FTI boosts employee engagement practice with group hire of 15 staff in London

FTI Consulting has hired 15 people - the CEO and staff of development and organisational consulting firm JSB - in its London office, significantly bolstering its employee engagement and change communication practice.

Update: the value of the acquisition has since been confirmed. See end of story.

JSB's CEO Leslie Benson becomes a senior MD in FTI Consulting's Strategic Communications business following the group hire.

His team of 15 will work with the small existing employee engagement and change comms practice in FTI's London office, which is led by MD Lucy Phillips, who will now report to Benson.

It will also work with FTI's global employee engagement teams including one in the US, led by Angie Gorman, and another overseen by Hartmut Vennen in Germany.
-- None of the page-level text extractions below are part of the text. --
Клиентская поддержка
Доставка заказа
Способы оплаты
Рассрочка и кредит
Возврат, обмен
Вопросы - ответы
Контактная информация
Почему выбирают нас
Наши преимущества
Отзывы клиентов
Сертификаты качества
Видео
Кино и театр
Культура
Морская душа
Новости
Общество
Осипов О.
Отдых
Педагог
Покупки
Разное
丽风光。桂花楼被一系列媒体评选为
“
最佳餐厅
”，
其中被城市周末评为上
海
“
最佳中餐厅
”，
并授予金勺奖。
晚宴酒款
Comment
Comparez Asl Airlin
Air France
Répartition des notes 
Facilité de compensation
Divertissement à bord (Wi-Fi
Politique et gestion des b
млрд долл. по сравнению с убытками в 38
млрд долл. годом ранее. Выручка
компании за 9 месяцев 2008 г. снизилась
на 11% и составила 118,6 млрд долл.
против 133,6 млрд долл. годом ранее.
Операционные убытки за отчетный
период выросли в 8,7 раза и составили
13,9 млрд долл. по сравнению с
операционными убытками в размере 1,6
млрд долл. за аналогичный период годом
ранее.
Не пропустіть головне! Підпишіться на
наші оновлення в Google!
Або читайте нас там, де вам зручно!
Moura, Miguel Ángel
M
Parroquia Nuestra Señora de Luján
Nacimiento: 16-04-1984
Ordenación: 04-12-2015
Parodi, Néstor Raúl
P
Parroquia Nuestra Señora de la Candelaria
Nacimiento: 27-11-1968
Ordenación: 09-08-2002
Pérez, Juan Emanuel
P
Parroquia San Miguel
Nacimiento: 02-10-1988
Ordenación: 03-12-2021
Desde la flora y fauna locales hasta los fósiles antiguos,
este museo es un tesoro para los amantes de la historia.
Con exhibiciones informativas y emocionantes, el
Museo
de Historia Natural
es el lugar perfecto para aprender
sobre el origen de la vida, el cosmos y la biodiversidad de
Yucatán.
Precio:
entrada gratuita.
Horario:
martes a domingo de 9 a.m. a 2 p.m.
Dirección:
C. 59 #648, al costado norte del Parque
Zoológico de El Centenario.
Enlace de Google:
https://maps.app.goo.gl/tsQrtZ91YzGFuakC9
JSB and FTI have partnered on various projects over the last 10 years. Recent clients of JSB include Transport for London, Imperial College London, Deloitte and the retailer Primark.
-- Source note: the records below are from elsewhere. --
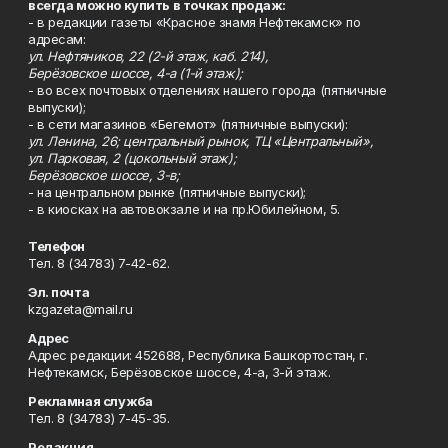
всегда можно купить в точках продаж:
- в редакции газеты «Красное знамя Нефтекамск» по
адресам:
ул. Нефтяников, 22 (2-й этаж, каб. 214),
Берёзовское шоссе, 4-а (1-й этаж);
- во всех почтовых отделениях нашего города (пятничные
выпуски);
- в сети магазинов «Бегемот» (пятничные выпуски):
ул. Ленина, 26; центральный рынок, ТЦ «Центральный»,
ул. Парковая, 2 (цокольный этаж);
Берёзовское шоссе, 3-в;
- на центральном рынке (пятничные выпуски);
- в киосках на автовокзале и на пр.Юбилейном, 5.
Телефон
Тел. 8 (34783) 7-42-62.
Эл. почта
kzgazeta@mail.ru
Адрес
Адрес редакции: 452688, Республика Башкортостан, г.
Нефтекамск, Берёзовское шоссе, 4-а, 3-й этаж.
Рекламная служба
Тел. 8 (34783) 7-45-35.
Редакция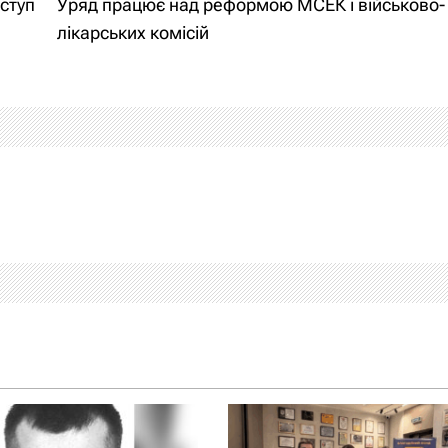
ступ
Уряд працює над реформою МСЕК і військово-
лікарських комісій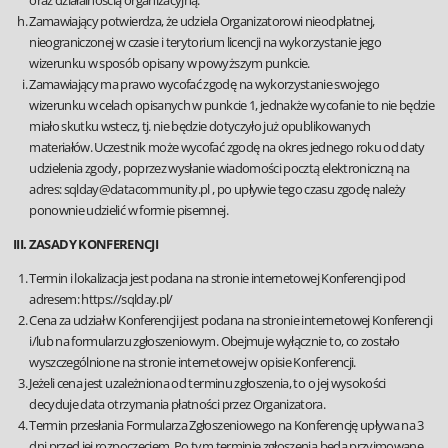
oraz działalnością organizacyjną.
Zamawiający potwierdza, że udziela Organizatorowi nieodpłatnej,
nieograniczonej w czasie i terytorium licencji na wykorzystanie jego
wizerunku w sposób opisany w powyższym punkcie.
Zamawiający ma prawo wycofać zgodę na wykorzystanie swojego
wizerunku w celach opisanych w punkcie 1, jednakże wycofanie to nie będzie
miało skutku wstecz, tj. nie będzie dotyczyło już opublikowanych
materiałów. Uczestnik może wycofać zgodę na okres jednego roku od daty
udzielenia zgody, poprzez wysłanie wiadomości pocztą elektroniczną na
adres: sqlday@datacommunity.pl , po upływie tego czasu zgodę należy
ponownie udzielić w formie pisemnej.
III. ZASADY KONFERENCJI
Termin i lokalizacja jest podana na stronie internetowej Konferencji pod
adresem:
https://sqlday.pl/
Cena za udział w Konferencji jest podana na stronie internetowej Konferencji
i/lub na formularzu zgłoszeniowym. Obejmuje wyłącznie to, co zostało
wyszczególnione na stronie internetowej w opisie Konferencji.
Jeżeli cena jest uzależniona od terminu zgłoszenia, to o jej wysokości
decyduje data otrzymania płatności przez Organizatora.
Termin przesłania Formularza Zgłoszeniowego na Konferencję upływa na 3
dni przed jej rozpoczęciem. Po tym terminie zgłoszenia będą przyjmowane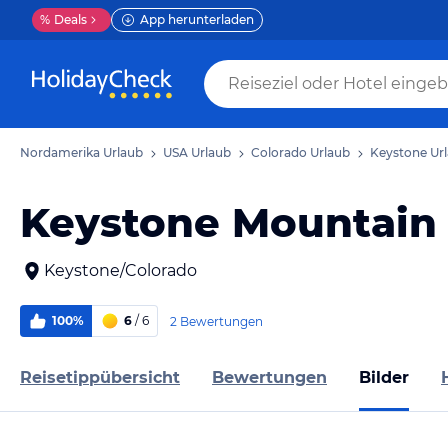
%
Deals
App herunterladen
Nordamerika Urlaub
USA Urlaub
Colorado Urlaub
Keystone Ur
Keystone Mountain
Keystone/Colorado
100%
6
/ 6
2 Bewertungen
Reisetippübersicht
Bewertungen
Bilder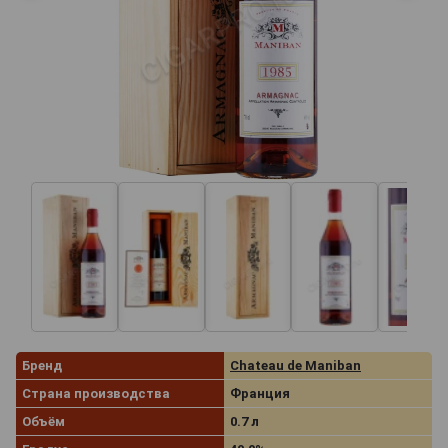
Бренд
Chateau de Maniban
Страна производства
Франция
Объём
0.7 л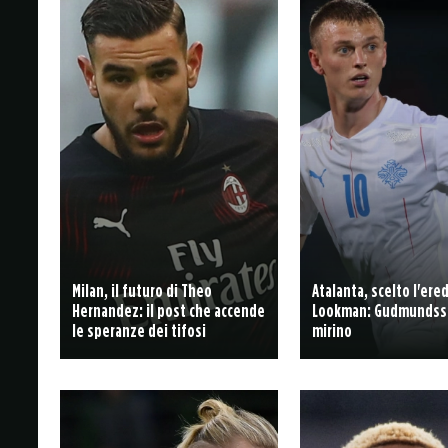
Milan, il futuro di Theo
Atalanta, scelto l'ere
Hernandez: il post che accende
Lookman: Gudmundss
le speranze dei tifosi
mirino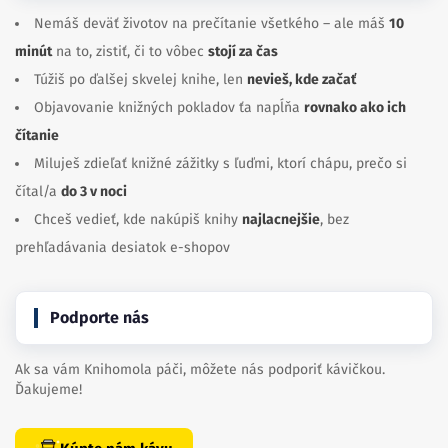
Nemáš deväť životov na prečítanie všetkého – ale máš
10
minút
na to, zistiť, či to vôbec
stojí za čas
Túžiš po ďalšej skvelej knihe, len
nevieš, kde začať
Objavovanie knižných pokladov ťa napĺňa
rovnako ako ich
čítanie
Miluješ zdieľať knižné zážitky s ľuďmi, ktorí chápu, prečo si
čítal/a
do 3 v noci
Chceš vedieť, kde nakúpiš knihy
najlacnejšie
, bez
prehľadávania desiatok e-shopov
Podporte nás
Ak sa vám Knihomola páči, môžete nás podporiť kávičkou.
Ďakujeme!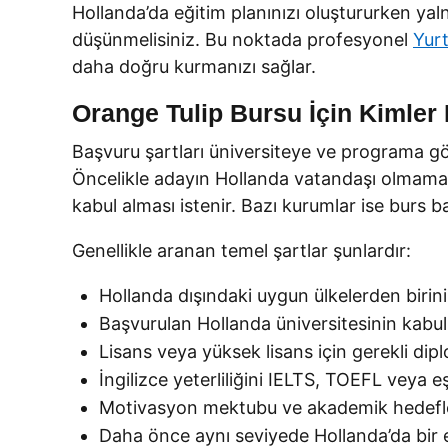
Hollanda’da eğitim planınızı oluştururken yaln
düşünmelisiniz. Bu noktada profesyonel
Yurt
daha doğru kurmanızı sağlar.
Orange Tulip Bursu İçin Kimler 
Başvuru şartları üniversiteye ve programa göre
Öncelikle adayın Hollanda vatandaşı olmaması
kabul alması istenir. Bazı kurumlar ise burs b
Genellikle aranan temel şartlar şunlardır:
Hollanda dışındaki uygun ülkelerden birin
Başvurulan Hollanda üniversitesinin kabul 
Lisans veya yüksek lisans için gerekli di
İngilizce yeterliliğini IELTS, TOEFL veya 
Motivasyon mektubu ve akademik hedefler
Daha önce aynı seviyede Hollanda’da bir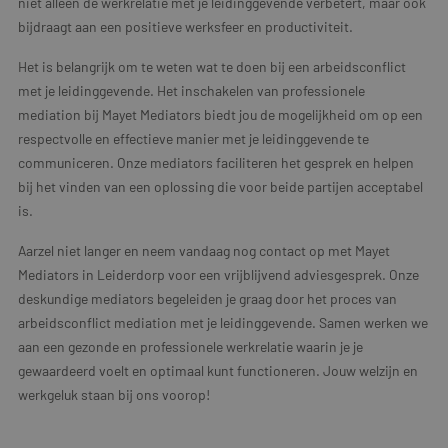
niet alleen de werkrelatie met je leidinggevende verbetert, maar ook
bijdraagt aan een positieve werksfeer en productiviteit.
Het is belangrijk om te weten wat te doen bij een arbeidsconflict
met je leidinggevende. Het inschakelen van professionele
mediation bij Mayet Mediators biedt jou de mogelijkheid om op een
respectvolle en effectieve manier met je leidinggevende te
communiceren. Onze mediators faciliteren het gesprek en helpen
bij het vinden van een oplossing die voor beide partijen acceptabel
is.
Aarzel niet langer en neem vandaag nog contact op met Mayet
Mediators in Leiderdorp voor een vrijblijvend adviesgesprek. Onze
deskundige mediators begeleiden je graag door het proces van
arbeidsconflict mediation met je leidinggevende. Samen werken we
aan een gezonde en professionele werkrelatie waarin je je
gewaardeerd voelt en optimaal kunt functioneren. Jouw welzijn en
werkgeluk staan bij ons voorop!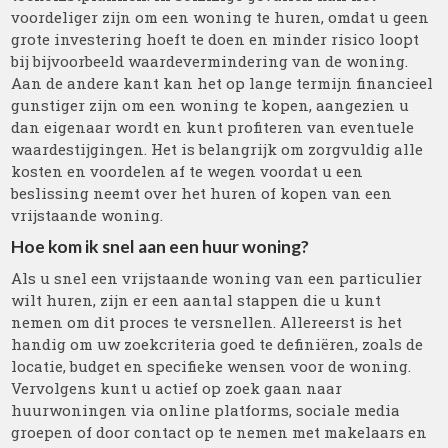
voordeliger zijn om een woning te huren, omdat u geen
grote investering hoeft te doen en minder risico loopt
bij bijvoorbeeld waardevermindering van de woning.
Aan de andere kant kan het op lange termijn financieel
gunstiger zijn om een woning te kopen, aangezien u
dan eigenaar wordt en kunt profiteren van eventuele
waardestijgingen. Het is belangrijk om zorgvuldig alle
kosten en voordelen af te wegen voordat u een
beslissing neemt over het huren of kopen van een
vrijstaande woning.
Hoe kom ik snel aan een huur woning?
Als u snel een vrijstaande woning van een particulier
wilt huren, zijn er een aantal stappen die u kunt
nemen om dit proces te versnellen. Allereerst is het
handig om uw zoekcriteria goed te definiëren, zoals de
locatie, budget en specifieke wensen voor de woning.
Vervolgens kunt u actief op zoek gaan naar
huurwoningen via online platforms, sociale media
groepen of door contact op te nemen met makelaars en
Benson said that the expanded team would work with comms and HR leaders and the C-suite to "drive business results by enabling people to perform to their full potential at work".
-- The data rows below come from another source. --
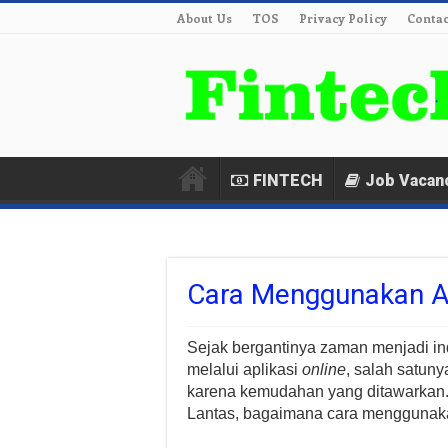
About Us
TOS
Privacy Policy
Contac
FINTECH
Job Vacan
Cara Menggunakan Ap
Sejak bergantinya zaman menjadi in
melalui aplikasi
online
, salah satuny
karena kemudahan yang ditawarkan.
Lantas, bagaimana cara menggunaka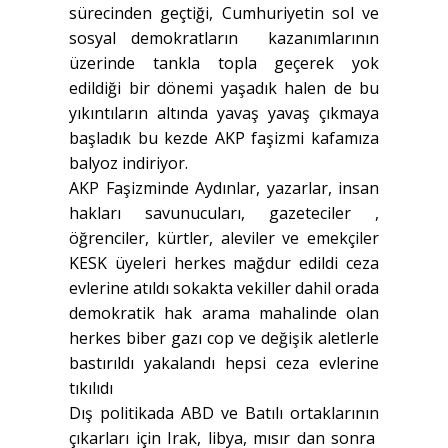
sürecinden geçtiği, Cumhuriyetin sol ve
sosyal demokratların kazanımlarının
üzerinde tankla topla geçerek yok
edildiği bir dönemi yaşadık halen de bu
yıkıntıların altında yavaş yavaş çıkmaya
başladık bu kezde AKP faşizmi kafamıza
balyoz indiriyor.
AKP Faşizminde Aydınlar, yazarlar, insan
hakları savunucuları, gazeteciler ,
öğrenciler, kürtler, aleviler ve emekçiler
KESK üyeleri herkes mağdur edildi ceza
evlerine atıldı sokakta vekiller dahil orada
demokratik hak arama mahalinde olan
herkes biber gazı cop ve değişik aletlerle
bastırıldı yakalandı hepsi ceza evlerine
tıkılıdı
Dış politikada ABD ve Batılı ortaklarının
çıkarları için Irak, libya, mısır dan sonra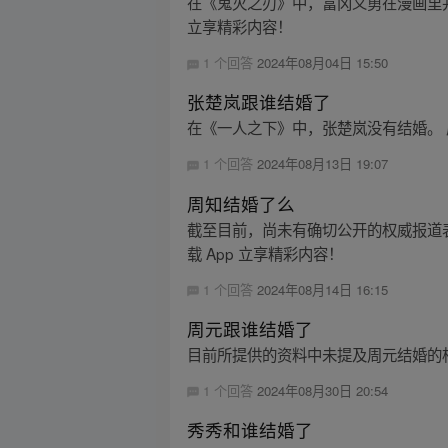
在《鬼灭之刃》中，富冈义勇在漫画里并
立享精彩内容！
1 个回答
2024年08月04日 15:50
张楚岚跟谁结婚了
在《一人之下》中，张楚岚没有结婚。 
1 个回答
2024年08月13日 19:07
周知结婚了么
截至目前，尚未有确切公开的权威报道
载 App 立享精彩内容！
1 个回答
2024年08月14日 16:15
周元跟谁结婚了
目前所提供的资料中未提及周元结婚的
1 个回答
2024年08月30日 20:54
秀秀和谁结婚了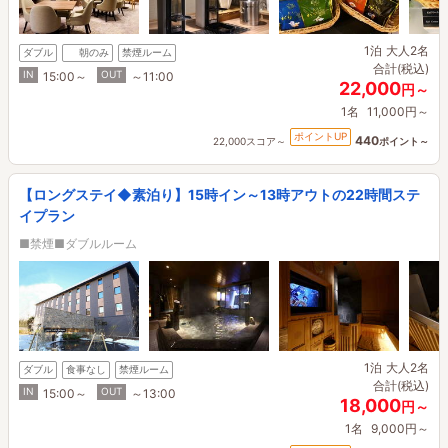
1泊
大人2名
ダブル
朝のみ
禁煙ルーム
合計(税込)
IN
OUT
15:00～
～11:00
22,000
円～
1名
11,000円～
ポイントUP
440
22,000スコア～
ポイント～
【ロングステイ◆素泊り】15時イン～13時アウトの22時間ステ
イプラン
■禁煙■ダブルルーム
1泊
大人2名
ダブル
食事なし
禁煙ルーム
合計(税込)
IN
OUT
15:00～
～13:00
18,000
円～
1名
9,000円～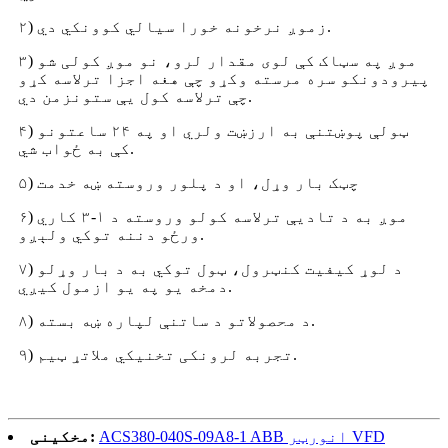
۲) زموږ نرخونه خورا سیالي کوونکي دي.
۳) موږ په سټاک کې لوی مقدار لرو، نو موږ کولی شو
پیرودونکو سره مرسته وکړو چې هغه اجزا ترلاسه کړو
چې ترلاسه کول یې ستونزمن دي.
۴) ټولې پوښتنې به ارزښت ولري او په ۲۴ ساعتونو
کې به ځواب شي.
۵) چټک بار وړل، او د پلور وروسته ښه خدمت
۶) موږ به د تادیې ترلاسه کولو وروسته د ۱-۳ کاري
ورځو دننه توکي ولېږو.
۷) د لوړ کیفیت کنټرول، ټول توکي به د بار وړلو
دمخه یو په یو ازمول کیږي.
۸) د محصولاتو د ساتنې لپاره ښه بسته.
۹) تجربه لرونکی تخنیکي ملاتړ ټیم.
ACS380-040S-09A8-1 ABB انورټر VFD
مخکینی: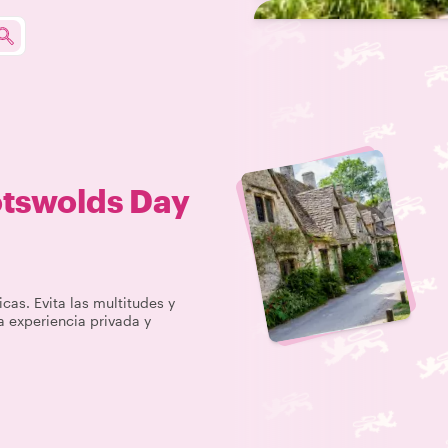
tswolds Day
icas. Evita las multitudes y
a experiencia privada y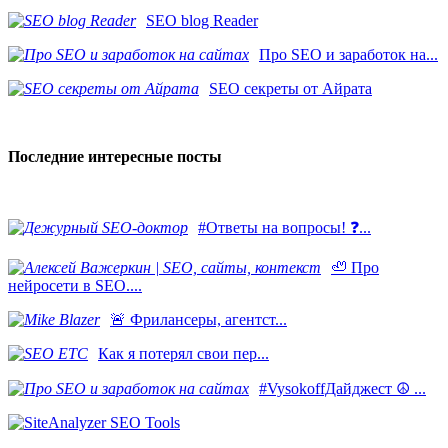
SEO blog Reader
Про SEO и заработок на...
SEO секреты от Айрата
Последние интересные посты
#Ответы на вопросы! ❓...
🦥 Про
нейросети в SEO....
​🚨 Фрилансеры, агентст...
Как я потерял свои пер...
#VysokoffДайджест ☮️ ...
Employee engagement was identified as the second biggest priority for global in-house PR pros in a recent study, and Edward Reilly, global CEO of FTI's Strategic Comms segment, said: "Whether in the course of normal business operations or during moments of change, challenge or opportunity, such as mergers, corporate restructurings or crises, senior corporate leaders are increasingly focused on ensuring their employees’ actions are aligned with their business objectives."

FTI's comms operation, which generates about a tenth of the professional services firm's income, had 170 staff in London and 599 globally at the end of 2015, according to the PRWeek Global Agency Business Report.

FTI Consulting's account for 2016 confirm that the acquisition was made for £981,000 in cash. They also show that the business contributed revenue of £92,000 and net profit of £19,000 in the final two months of the year, following the 31 October purchase.